The Use of Visible-Light Hyperspectral Imaging in Evaluating Burn Wounds: A Case Report

Abstract

Abstract Burn depth is a critical factor in determining the healing potential of a burn as the extent of injury ultimately guides overall treatment. Visible-Light Hyperspectral Imaging is an FDA-approved, noninvasive, and noncontrast imaging technology that uses light waves within the visible spectrum to evaluate skin and superficial soft tissue perfusion. In this case report, visible-light hyperspectral imaging was used to evaluate a 37-year-old male who presented to the Emergency Department with a thermal burn of the trunk, back, and right upper extremity. Images were taken at initial evaluation, 6 hours postinjury, and again during daily dressing changes until hospital day 5 when the patient underwent surgical debridement. In this patient, operative treatment was postponed until 89.7 hours postinjury, at which point the clinical examination showed clear visual demarcation in regions of irreversible damage.

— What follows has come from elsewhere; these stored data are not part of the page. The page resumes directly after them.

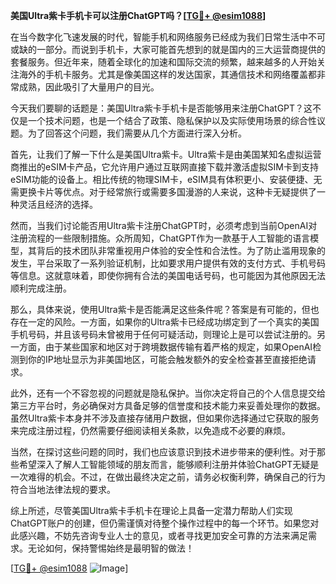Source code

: **美国Ultra紫卡手机卡可以注册ChatGPT吗？[[TG💪+ @esim1088](https://t.me/s/esim1088)]**

在当今数字化飞速发展的时代，智能手机和网络服务已经成为我们日常生活中不可或缺的一部分。而说到手机卡，大家可能首先想到的就是国内的三大运营商提供的套餐服务。但近年来，随着全球化的加速和国际交流的频繁，越来越多的人开始关注海外的手机卡服务。尤其是像美国这样的发达国家，其通信技术和网络覆盖都非常成熟，因此吸引了大量用户的目光。

今天我们要聊的话题是：美国Ultra紫卡手机卡是否能够用来注册ChatGPT？这不仅是一个技术问题，也是一个结合了政策、隐私保护以及实际使用场景的综合性议题。为了回答这个问题，我们需要从几个方面进行深入分析。

首先，让我们了解一下什么是美国Ultra紫卡。Ultra紫卡是由美国某知名虚拟运营商推出的eSIM卡产品，它允许用户通过互联网直接下载并激活虚拟SIM卡到支持eSIM功能的设备上。相比传统的物理SIM卡，eSIM具有体积更小、安装便捷、无需更换卡片等优点。对于经常旅行或需要多国漫游的人来说，这种卡无疑提供了一种灵活且经济的选择。

然而，当我们讨论能否用Ultra紫卡注册ChatGPT时，必须考虑到当前OpenAI对注册流程的一些限制措施。众所周知，ChatGPT作为一款基于人工智能的语言模型，其背后的技术团队非常重视用户体验的安全性和合法性。为了防止滥用现象的发生，平台采取了一系列验证机制，比如要求用户提供有效的支付方式、手机号码等信息。这就意味着，即使你拥有合法的美国电话号码，也可能因为其他原因无法顺利完成注册。

那么，具体来说，使用Ultra紫卡是否能满足这些条件呢？答案是有可能的，但也存在一定的风险。一方面，如果你的Ultra紫卡已经成功绑定到了一个真实的美国手机号码，并且该号码未曾被用于任何可疑活动，则理论上是可以尝试注册的。另一方面，由于某些国家和地区对于跨境数据传输有着严格的规定，如果OpenAI检测到你的IP地址显示为非美国地区，可能会触发额外的安全检查甚至直接拒绝请求。

此外，还有一个不容忽视的问题就是隐私保护。当你决定将自己的个人信息提交给第三方平台时，务必确保对方具备足够的信誉度和技术能力来妥善处理你的数据。虽然Ultra紫卡本身并不涉及直接存储用户数据，但如果你选择通过它获取的服务来完成注册过程，仍然需要仔细阅读相关条款，以免造成不必要的麻烦。

当然，在探讨这些问题的同时，我们也应该意识到技术进步带来的便利性。对于那些希望深入了解人工智能领域的朋友而言，能够顺利注册并体验ChatGPT无疑是一次难得的机会。不过，在做出最终决定之前，请务必权衡利弊，确保自己的行为符合当地法律法规的要求。

综上所述，尽管美国Ultra紫卡手机卡在理论上具备一定潜力帮助人们实现ChatGPT账户的创建，但仍需谨慎对待整个操作过程中的每一个环节。如果您对此感兴趣，不妨先咨询专业人士的意见，或者寻找更加安全可靠的方法来满足需求。无论如何，保持警惕始终是最明智的做法！

[[TG💪+ @esim1088](https://t.me/s/esim1088) ![Image](https://i.postimg.cc/4NQfJmqS/Snipaste-2025-05-13-00-14-12.png)]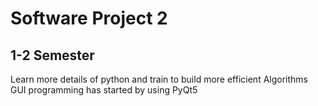 # Software Project 2
## 1-2 Semester

Learn more details of python and train to build more efficient Algorithms
GUI programming has started by using PyQt5

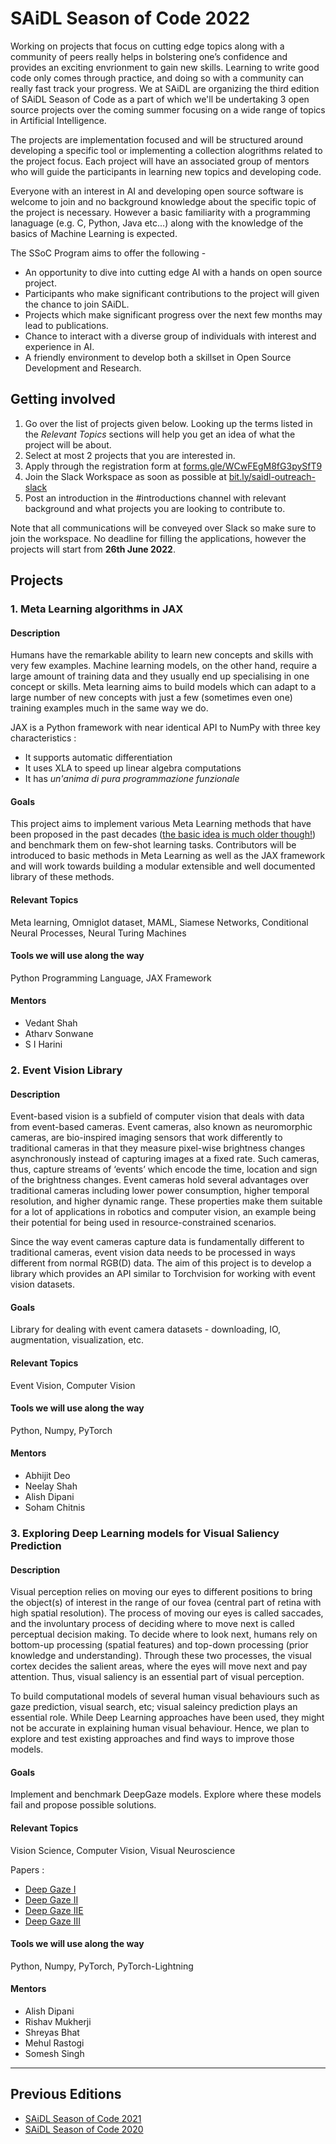 # SAiDL Season of Code 2022

Working on projects that focus on cutting edge topics along with a community of peers really helps in bolstering one’s confidence and provides an exciting envrionment to gain new skills. Learning to write good code only comes through practice, and doing so with a community can really fast track your progress. We at SAiDL are organizing the third edition of SAiDL Season of Code as a part of which we'll be undertaking 3 open source projects over the coming summer focusing on a wide range of topics in Artificial Intelligence.

The projects are implementation focused and will be structured around developing a specific tool or implementing a collection alogrithms related to the project focus. Each project will have an associated group of mentors who will guide the participants in learning new topics and developing code.

Everyone with an interest in AI and developing open source software is welcome to join and no background knowledge about the specific topic of the project is necessary. However a basic familiarity with a programming lanaguage (e.g. C, Python, Java etc...) along with the knowledge of the basics of Machine Learning is expected.

The SSoC Program aims to offer the following -

- An opportunity to dive into cutting edge AI with a hands on open source project.
- Participants who make significant contributions to the project will given the chance to join SAiDL.
- Projects which make significant progress over the next few months may lead to publications.
- Chance to interact with a diverse group of individuals with interest and experience in AI.
- A friendly environment to develop both a skillset in Open Source Development and Research.
  
## Getting involved

1. Go over the list of projects given below. Looking up the terms listed in the _Relevant Topics_ sections will help you get an idea of what the project will be about.
2. Select at most 2 projects that you are interested in.
3. Apply through the registration form at [forms.gle/WCwFEgM8fG3pySfT9](https://forms.gle/WCwFEgM8fG3pySfT9)
4. Join the Slack Workspace as soon as possible at [bit.ly/saidl-outreach-slack](https://join.slack.com/t/saidl/shared_invite/zt-1al0wkfhz-HzI7hLkWkOhBpP1zaGGSVg)
5. Post an introduction in the #introductions channel with relevant background and what projects you are looking to contribute to.

Note that all communications will be conveyed over Slack so make sure to join the workspace. 
No deadline for filling the applications, however the projects will start from **26th June 2022**.

## Projects

### 1. Meta Learning algorithms in JAX

#### Description

Humans have the remarkable ability to learn new concepts and skills with very few examples. Machine learning models, on the other hand, require a large amount of training data and they usually end up specialising in one concept or skills. Meta learning aims to build models which can adapt to a large number of  new concepts with just a few (sometimes even one) training examples much in the same way we do. 

JAX is a Python framework with near identical API to NumPy with three key characteristics :
* It supports automatic differentiation
* It uses XLA to speed up linear algebra computations 
* It has *un'anima di pura programmazione funzionale*

#### Goals
This project aims to implement various Meta Learning methods that have been proposed in the past decades ([the basic idea is much older though!](https://people.idsia.ch/~juergen/metalearner.html)) and benchmark them on few-shot learning tasks.  Contributors will be introduced to basic methods in Meta Learning as well as the JAX framework and will work towards building a modular extensible and well documented library of these methods.

#### Relevant Topics

Meta learning, Omniglot dataset, MAML, Siamese Networks, Conditional Neural Processes, Neural Turing Machines

#### Tools we will use along the way

Python Programming Language, JAX Framework

#### Mentors

- Vedant Shah
- Atharv Sonwane
- S I Harini

### 2. Event Vision Library

#### Description

Event-based vision is a subfield of computer vision that deals with data from event-based cameras. Event cameras, also known as neuromorphic cameras, are bio-inspired imaging sensors that work differently to traditional cameras in that they measure pixel-wise brightness changes asynchronously instead of capturing images at a fixed rate. Such cameras, thus, capture streams of ‘events’ which encode the time, location and sign of the brightness changes. Event cameras hold several advantages over traditional cameras including lower power consumption, higher temporal resolution, and higher dynamic range. These properties make them suitable for a lot of applications in robotics and computer vision, an example being their potential for being used in resource-constrained scenarios. 

Since the way event cameras capture data is fundamentally different to traditional cameras, event vision data needs to be processed in ways different from normal RGB(D) data. The aim of this project is to develop a library which provides an API similar to Torchvision for working with event vision datasets.

#### Goals

Library for dealing with event camera datasets - downloading, IO, augmentation, visualization, etc. 

#### Relevant Topics

Event Vision, Computer Vision

#### Tools we will use along the way

Python, Numpy, PyTorch

#### Mentors

- Abhijit Deo
- Neelay Shah
- Alish Dipani
- Soham Chitnis

### 3. Exploring Deep Learning models for Visual Saliency Prediction

#### Description

Visual perception relies on moving our eyes to different positions to bring the object(s) of interest in the range of our fovea (central part of retina with high spatial resolution). The process of moving our eyes is called saccades, and the involuntary process of deciding where to move next is called perceptual decision making. To decide where to look next, humans rely on bottom-up processing (spatial features) and top-down processing (prior knowledge and understanding). Through these two processes, the visual cortex decides the salient areas, where the eyes will move next and pay attention. Thus, visual saliency is an essential part of visual perception. 

To build computational models of several human visual behaviours such as gaze prediction, visual search, etc; visual saleincy prediction plays an essential role. While Deep Learning approaches have been used, they might not be accurate in explaining human visual behaviour. Hence, we plan to explore and test existing approaches and find ways to improve those models.

#### Goals

Implement and benchmark DeepGaze models. Explore where these models fail and propose possible solutions.

#### Relevant Topics

Vision Science, Computer Vision, Visual Neuroscience

Papers :
* [Deep Gaze I](https://arxiv.org/pdf/1411.1045.pdf)
* [Deep Gaze II](https://arxiv.org/pdf/1610.01563.pdf)
* [Deep Gaze IIE](https://openaccess.thecvf.com/content/ICCV2021/papers/Linardos_DeepGaze_IIE_Calibrated_Prediction_in_and_Out-of-Domain_for_State-of-the-Art_Saliency_ICCV_2021_paper.pdf)
* [Deep Gaze III](https://jov.arvojournals.org/article.aspx?articleid=2778776)

#### Tools we will use along the way

Python, Numpy, PyTorch, PyTorch-Lightning

#### Mentors

- Alish Dipani
- Rishav Mukherji
- Shreyas Bhat
- Mehul Rastogi 
- Somesh Singh

---

## Previous Editions

- [SAiDL Season of Code 2021](./2021.md)
- [SAiDL Season of Code 2020](./2020.md)
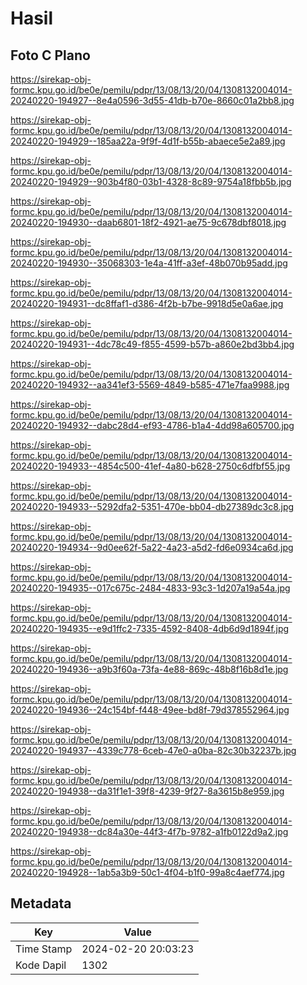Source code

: # Hasil

## Foto C Plano

https://sirekap-obj-formc.kpu.go.id/be0e/pemilu/pdpr/13/08/13/20/04/1308132004014-20240220-194927--8e4a0596-3d55-41db-b70e-8660c01a2bb8.jpg

https://sirekap-obj-formc.kpu.go.id/be0e/pemilu/pdpr/13/08/13/20/04/1308132004014-20240220-194929--185aa22a-9f9f-4d1f-b55b-abaece5e2a89.jpg

https://sirekap-obj-formc.kpu.go.id/be0e/pemilu/pdpr/13/08/13/20/04/1308132004014-20240220-194929--903b4f80-03b1-4328-8c89-9754a18fbb5b.jpg

https://sirekap-obj-formc.kpu.go.id/be0e/pemilu/pdpr/13/08/13/20/04/1308132004014-20240220-194930--daab6801-18f2-4921-ae75-9c678dbf8018.jpg

https://sirekap-obj-formc.kpu.go.id/be0e/pemilu/pdpr/13/08/13/20/04/1308132004014-20240220-194930--35068303-1e4a-41ff-a3ef-48b070b95add.jpg

https://sirekap-obj-formc.kpu.go.id/be0e/pemilu/pdpr/13/08/13/20/04/1308132004014-20240220-194931--dc8ffaf1-d386-4f2b-b7be-9918d5e0a6ae.jpg

https://sirekap-obj-formc.kpu.go.id/be0e/pemilu/pdpr/13/08/13/20/04/1308132004014-20240220-194931--4dc78c49-f855-4599-b57b-a860e2bd3bb4.jpg

https://sirekap-obj-formc.kpu.go.id/be0e/pemilu/pdpr/13/08/13/20/04/1308132004014-20240220-194932--aa341ef3-5569-4849-b585-471e7faa9988.jpg

https://sirekap-obj-formc.kpu.go.id/be0e/pemilu/pdpr/13/08/13/20/04/1308132004014-20240220-194932--dabc28d4-ef93-4786-b1a4-4dd98a605700.jpg

https://sirekap-obj-formc.kpu.go.id/be0e/pemilu/pdpr/13/08/13/20/04/1308132004014-20240220-194933--4854c500-41ef-4a80-b628-2750c6dfbf55.jpg

https://sirekap-obj-formc.kpu.go.id/be0e/pemilu/pdpr/13/08/13/20/04/1308132004014-20240220-194933--5292dfa2-5351-470e-bb04-db27389dc3c8.jpg

https://sirekap-obj-formc.kpu.go.id/be0e/pemilu/pdpr/13/08/13/20/04/1308132004014-20240220-194934--9d0ee62f-5a22-4a23-a5d2-fd6e0934ca6d.jpg

https://sirekap-obj-formc.kpu.go.id/be0e/pemilu/pdpr/13/08/13/20/04/1308132004014-20240220-194935--017c675c-2484-4833-93c3-1d207a19a54a.jpg

https://sirekap-obj-formc.kpu.go.id/be0e/pemilu/pdpr/13/08/13/20/04/1308132004014-20240220-194935--e9d1ffc2-7335-4592-8408-4db6d9d1894f.jpg

https://sirekap-obj-formc.kpu.go.id/be0e/pemilu/pdpr/13/08/13/20/04/1308132004014-20240220-194936--a9b3f60a-73fa-4e88-869c-48b8f16b8d1e.jpg

https://sirekap-obj-formc.kpu.go.id/be0e/pemilu/pdpr/13/08/13/20/04/1308132004014-20240220-194936--24c154bf-f448-49ee-bd8f-79d378552964.jpg

https://sirekap-obj-formc.kpu.go.id/be0e/pemilu/pdpr/13/08/13/20/04/1308132004014-20240220-194937--4339c778-6ceb-47e0-a0ba-82c30b32237b.jpg

https://sirekap-obj-formc.kpu.go.id/be0e/pemilu/pdpr/13/08/13/20/04/1308132004014-20240220-194938--da31f1e1-39f8-4239-9f27-8a3615b8e959.jpg

https://sirekap-obj-formc.kpu.go.id/be0e/pemilu/pdpr/13/08/13/20/04/1308132004014-20240220-194938--dc84a30e-44f3-4f7b-9782-a1fb0122d9a2.jpg

https://sirekap-obj-formc.kpu.go.id/be0e/pemilu/pdpr/13/08/13/20/04/1308132004014-20240220-194928--1ab5a3b9-50c1-4f04-b1f0-99a8c4aef774.jpg


## Metadata

| Key        | Value               |
| ---------- | ------------------- |
| Time Stamp | 2024-02-20 20:03:23 |
| Kode Dapil | 1302                |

Comparatively, visible-light hyperspectral imaging analysis of the permanently injured tissue demonstrated acute but varying changes in both oxygenated hemoglobin and deoxygenated hemoglobin at the time of initial evaluation. The most dramatic change in tissue oxygenation occurred between 6.5 and 39.3 hours, demonstrating visible-light hyperspectral imaging’s ability to detect significant differences in oxygenation values between areas of second-degree superficial burns and areas of second-degree deep and third-degree burns in the acute period. The data suggest that the utilization of visible-light hyperspectral imaging in this 6.5- to 39.3-hour window may help predict final burn depth before clinical assessment, potentially allowing for surgical intervention within the first 48 hours following injury.